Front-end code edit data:
========
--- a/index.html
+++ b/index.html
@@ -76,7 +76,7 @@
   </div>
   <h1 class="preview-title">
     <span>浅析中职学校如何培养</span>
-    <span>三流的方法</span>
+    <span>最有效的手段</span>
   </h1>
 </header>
========
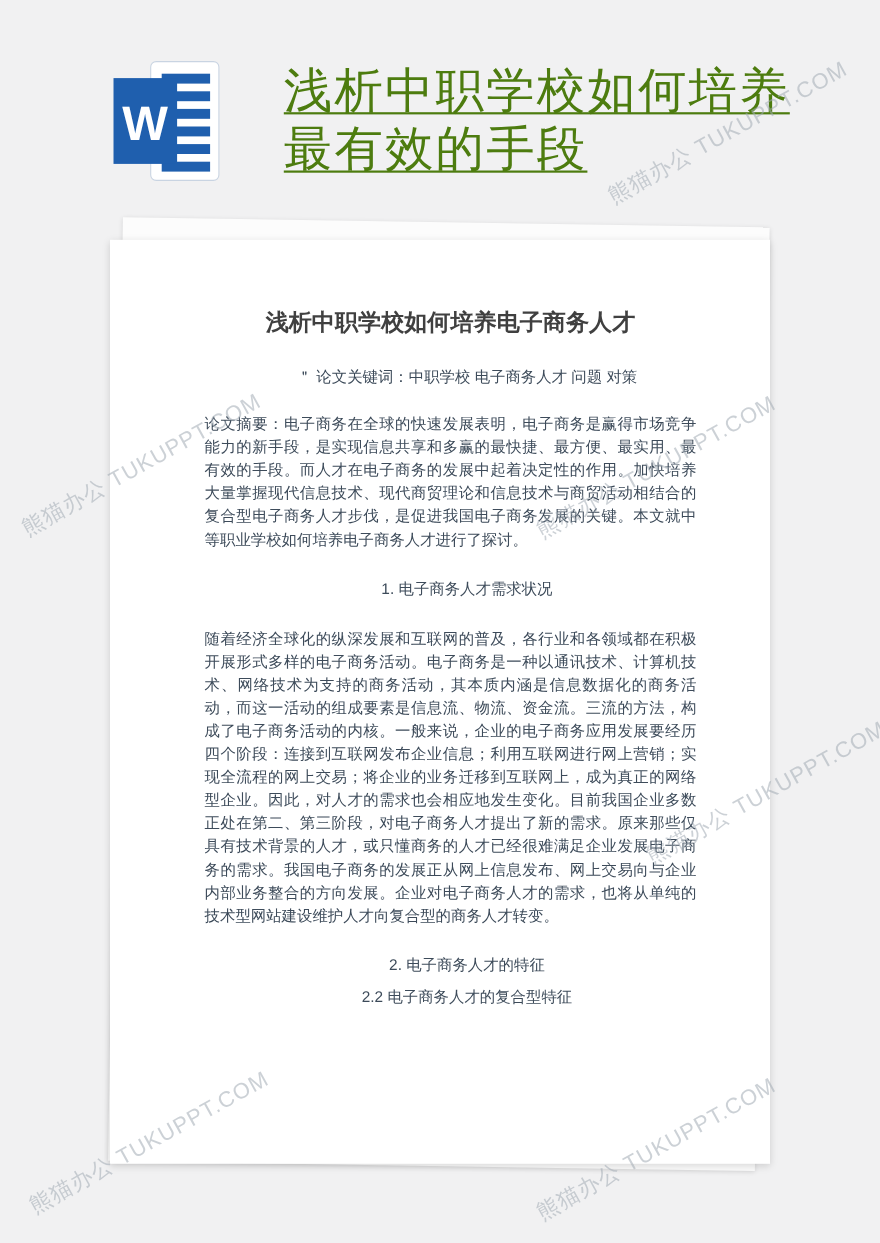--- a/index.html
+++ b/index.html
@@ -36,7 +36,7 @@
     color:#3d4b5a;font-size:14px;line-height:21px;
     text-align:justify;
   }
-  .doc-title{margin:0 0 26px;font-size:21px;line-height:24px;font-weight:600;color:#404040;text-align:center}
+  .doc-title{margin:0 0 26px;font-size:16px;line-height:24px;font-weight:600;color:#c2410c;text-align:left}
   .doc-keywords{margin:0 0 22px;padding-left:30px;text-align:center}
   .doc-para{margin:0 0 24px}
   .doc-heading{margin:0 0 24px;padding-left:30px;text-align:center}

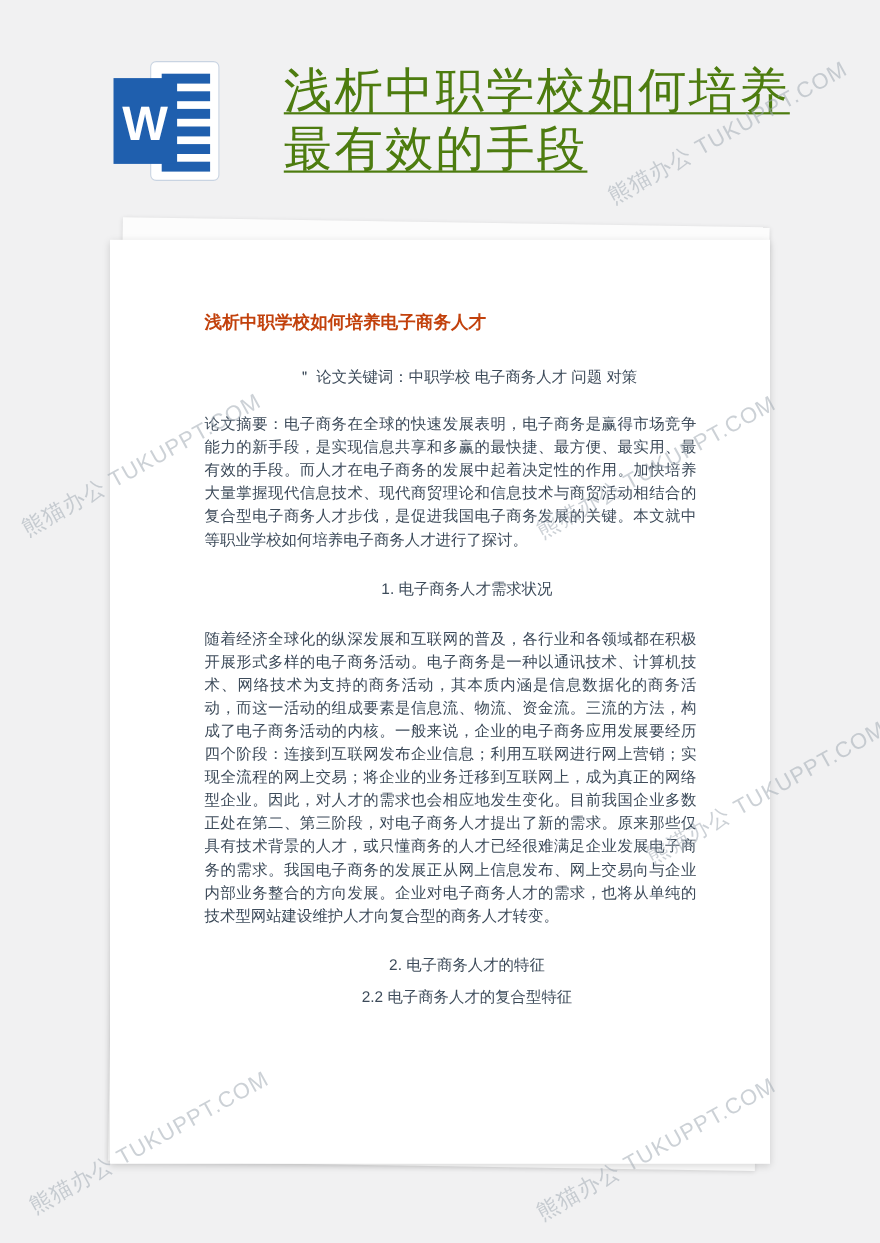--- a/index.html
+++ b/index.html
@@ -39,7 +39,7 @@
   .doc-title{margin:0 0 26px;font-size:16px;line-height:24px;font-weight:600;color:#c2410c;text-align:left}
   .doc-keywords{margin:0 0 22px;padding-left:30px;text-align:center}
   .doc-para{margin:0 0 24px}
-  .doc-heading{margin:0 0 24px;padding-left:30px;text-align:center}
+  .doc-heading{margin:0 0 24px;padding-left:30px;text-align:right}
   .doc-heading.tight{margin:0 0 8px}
========
[WORK REQUIRED] Tally the lines in the data that contain the string "padding". Report only the total.

[SOLUTION TO THIS PROBLEM] 5